A primeira manhã em Paris, naquele inverno que prometia ser longo e rigoroso, começou assim. Vesti minha calça vermelha, meu casaco de general, meias de lã, tamancos suecos e sai caminhando.

Virei a Rue Paillet, desci a Soufflot, peguei o Boulevard Saint Michel e fui descendo. Eu e minha amiga, que me recebeu com flores e champagne na Gare de Austerlitz, no dia anterior.

O destino era o número 40 da Rue Saint Séverin, no coração do Quartier Latin. Em poucos minutos, já estávamos pertinho. Fizemos apenas um pit stop no café Au Saint Séverin, para tomar um chocolate quente, já que os pés e as pontas dos dedos das mãos formigavam de frio.

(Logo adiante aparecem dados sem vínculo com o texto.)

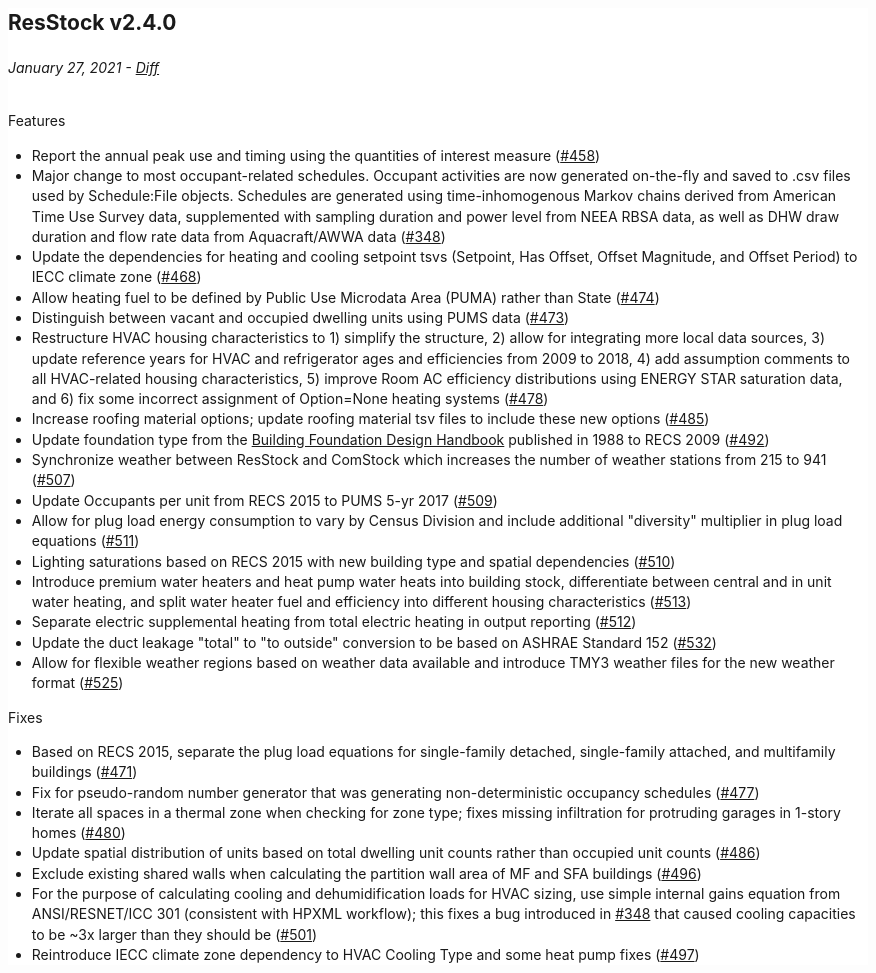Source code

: ## ResStock v2.4.0
###### January 27, 2021 - [Diff](https://github.com/NREL/OpenStudio-BuildStock/compare/v2.3.0...v2.4.0)

Features
- Report the annual peak use and timing using the quantities of interest measure ([#458](https://github.com/NREL/resstock/pull/458))
- Major change to most occupant-related schedules. Occupant activities are now generated on-the-fly and saved to .csv files used by Schedule:File objects. Schedules are generated using time-inhomogenous Markov chains derived from American Time Use Survey data, supplemented with sampling duration and power level from NEEA RBSA data, as well as DHW draw duration and flow rate data from Aquacraft/AWWA data ([#348](https://github.com/NREL/resstock/pull/348))
- Update the dependencies for heating and cooling setpoint tsvs (Setpoint, Has Offset, Offset Magnitude, and Offset Period) to IECC climate zone ([#468](https://github.com/NREL/resstock/pull/468))
- Allow heating fuel to be defined by Public Use Microdata Area (PUMA) rather than State ([#474](https://github.com/NREL/resstock/pull/474))
- Distinguish between vacant and occupied dwelling units using PUMS data ([#473](https://github.com/NREL/resstock/pull/473))
- Restructure HVAC housing characteristics to 1) simplify the structure, 2) allow for integrating more local data sources, 3) update reference years for HVAC and refrigerator ages and efficiencies from 2009 to 2018, 4) add assumption comments to all HVAC-related housing characteristics, 5) improve Room AC efficiency distributions using ENERGY STAR saturation data, and 6) fix some incorrect assignment of Option=None heating systems ([#478](https://github.com/NREL/resstock/pull/478))
- Increase roofing material options; update roofing material tsv files to include these new options ([#485](https://github.com/NREL/resstock/pull/485))
- Update foundation type from the [Building Foundation Design Handbook](https://www.osti.gov/biblio/6980439-building-foundation-design-handbook) published in 1988 to RECS 2009 ([#492](https://github.com/NREL/resstock/pull/492))
- Synchronize weather between ResStock and ComStock which increases the number of weather stations from 215 to 941 ([#507](https://github.com/NREL/resstock/pull/507))
- Update Occupants per unit from RECS 2015 to PUMS 5-yr 2017 ([#509](https://github.com/NREL/resstock/pull/509]))
- Allow for plug load energy consumption to vary by Census Division and include additional "diversity" multiplier in plug load equations ([#511](https://github.com/NREL/resstock/pull/511))
- Lighting saturations based on RECS 2015 with new building type and spatial dependencies ([#510](https://github.com/NREL/resstock/pull/510]))
- Introduce premium water heaters and heat pump water heats into building stock, differentiate between central and in unit water heating, and split water heater fuel and efficiency into different housing characteristics ([#513](https://github.com/NREL/resstock/pull/513))
- Separate electric supplemental heating from total electric heating in output reporting ([#512](https://github.com/NREL/OpenStudio-BuildStock/pull/512))
- Update the duct leakage "total" to "to outside" conversion to be based on ASHRAE Standard 152 ([#532](https://github.com/NREL/resstock/pull/532))
- Allow for flexible weather regions based on weather data available and introduce TMY3 weather files for the new weather format ([#525](https://github.com/NREL/resstock/pull/525))

Fixes
- Based on RECS 2015, separate the plug load equations for single-family detached, single-family attached, and multifamily buildings ([#471](https://github.com/NREL/resstock/pull/471))
- Fix for pseudo-random number generator that was generating non-deterministic occupancy schedules ([#477](https://github.com/NREL/resstock/pull/477))
- Iterate all spaces in a thermal zone when checking for zone type; fixes missing infiltration for protruding garages in 1-story homes ([#480](https://github.com/NREL/resstock/pull/480))
- Update spatial distribution of units based on total dwelling unit counts rather than occupied unit counts ([#486](https://github.com/NREL/resstock/pull/486))
- Exclude existing shared walls when calculating the partition wall area of MF and SFA buildings ([#496](https://github.com/NREL/resstock/pull/496))
- For the purpose of calculating cooling and dehumidification loads for HVAC sizing, use simple internal gains equation from ANSI/RESNET/ICC 301 (consistent with HPXML workflow); this fixes a bug introduced in [#348](https://github.com/NREL/resstock/pull/348) that caused cooling capacities to be ~3x larger than they should be ([#501](https://github.com/NREL/resstock/pull/501))
- Reintroduce IECC climate zone dependency to HVAC Cooling Type and some heat pump fixes ([#497](https://github.com/NREL/resstock/pull/497))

Refeitos, chegamos ao número 40 e descemos as escadas. Eram mais ou menos uns trinta degraus de uma escada apertada e muito vertical. Fomos devagar, segurando no corrimão, até chegar ao porão.

As paredes brancas estavam um pouco encardidas e repletas de cartazes. Num cantinho, uma cortiça recebia bilhetinhos alfinetados, de estudantes procurando trabalho, livros esgotados, carona – nem que fosse num 2CV – para o próximo verão na Costa Brava.

Minha amiga ia traduzindo  tudo pra mim, pobre brasileiro que sabia dizer apenas merci beaucoup e olhe lá. O porão não tinha janela, era apertado, úmido e logo cedo já estava transbordando de gente. Barbados, bolsas a tiracolo, casacos de general verde musgo como o meu.

No centro, uma mesa quadrada ocupava quase todo o ambiente. Estava tomada de pilhas de jornais latino-americanos, todos tabloides. Olhava um a um e, apesar do meu espanhol ainda ruim,  conseguia ir traduzindo: Avante, Luta Operária, Venceremos, Foice, Marcha e Vitória. A América do Sul vivia sombrias ditaduras  e aqueles jornaizinhos quase clandestinos, a mais de dez mil quilômetros de distância, cumpriam o seu papel.

Papel muitas vezes ruim e amarelado. Alguns eram impressos em mimeógrafo e deixavam um leve odor de álcool no ar. Ali, no meio de tantas ideologias, sonhos e revoluções, encontrei o jornal Opinião, em bom português.

Na capa, o rosto de Ney Matogrosso desenhado por Elifas Andreato e uma manchete que dizia: “A explosão musical dos Secos e Molhados”. Era o primeiro Opinião que eu pegava e sentia o cheiro, desde que havia deixado o meu país.

Folheei página por página, da 1 até a 20. Foi ali, de pé naquele porão, que li na página 2, o primeiro perfil do general que seria o presidente do Brasil pelos próximos quatro anos. O desenho de Ernesto Geisel era de Chico Caruso.

Numa longa entrevista, Reza Pahlevi, o xá do Irã, falava sobre o futuro do mundo. Perguntado se imaginava a semana com apenas três dias de trabalho, o xá respondeu: “Deverá acontecer, com a automatização da indústria e o crescimento da população”.

Estávamos em janeiro de 1974.

O Opinião registrava a morte de João da Bahiana, o compositor de “Passarinho bateu asas” e “Patrão prenda o seu gado” e também do mexicano Siqueiros, aquele que pintou “A Nova Democracia” e ”Ecos do Pranto”.

O sucesso no teatro, lá no meu país que havia ficado pra trás, era “Apareceu a Margarida”, com Marília Pera.

Folheei todos aqueles jornais argentinos, uruguaios, chilenos, peruanos, colombianos e bolivianos, antes de subir os degraus com o Opinião na mão. Paguei por ele algumas moedas de francos, acho que cinco, no caixa que ficava perto da porta da livraria La Joie de Lire, que minha amiga, caminhando de volta pra casa, traduziu pra mim, palavra por palavra: A Alegria de Ler.